→ 取り組む課題
以下に示すSREチームのインタビュー記事のうち、「今回インタビューに登場しても」から「て働かれていたのでしょうか?」までの部分を、一字も変えずに書き写しなさい。

→ 提示文
++++

「家族アルバム みてね(以下:みてね)」はユーザー数1500万人を突破し(※1)、写真・動画の月間アップロード枚数は2.7億枚に達しています(※2)。そんなみてねのインフラを支え、ユーザーと開発者の双方によりよい体験を提供するために全力を尽くしているのが、みてねプロダクト開発部 基盤開発グループ SREチームです。
今回インタビューに登場してもらったのは、基盤開発グループのマネージャーである清水(写真右)と、チームメンバーの伊東(写真左)。SREチームに焦点をあて、印象的だった担当業務や取り組むべき課題、目指す未来について聞きました。
※1:2022年8月現在
※2:2022年10月現在
みてねのSREチームの特徴は「◯◯もできる」メンバーが多いこと
──清水さんと伊東さんは、SREの前はインフラエンジニアとして働かれていたのでしょうか?
清水:自分は、約8年間勤めた前職ではプログラマーやインフラエンジニアとしての業務が多かったですが、2011年にミクシィ(現MIXI)に入社してからは、SNS「mixi」、モンスターストライク、みてねにエンジニアとして携わってきて、現職ではずっとSRE的な動き方をしてきました。
伊東:僕はネットワーク寄りのインフラエンジニアでした。
──他のチームメンバーはどうでしょう?SREやインフラエンジニアとしての経験があるエンジニアが多いのでしょうか。
清水:いや、そんなこともないですね。現在チームには自分含め6名のメンバーがいるのですが、サーバーサイド開発をしていたメンバーもいれば、データ解析基盤の構築や運用を得意としていたメンバーもいます。
──なるほど。何かメンバーに共通している点などはありますか?

++++

→ 抽出データ
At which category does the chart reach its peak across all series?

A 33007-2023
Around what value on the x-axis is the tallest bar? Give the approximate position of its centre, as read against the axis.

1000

++++

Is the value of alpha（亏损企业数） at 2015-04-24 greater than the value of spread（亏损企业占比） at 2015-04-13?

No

++++

→ 解答
今回インタビューに登場してもらったのは、基盤開発グループのマネージャーである清水(写真右)と、チームメンバーの伊東(写真左)。SREチームに焦点をあて、印象的だった担当業務や取り組むべき課題、目指す未来について聞きました。
※1:2022年8月現在
※2:2022年10月現在
みてねのSREチームの特徴は「◯◯もできる」メンバーが多いこと
──清水さんと伊東さんは、SREの前はインフラエンジニアとして働かれていたのでしょうか?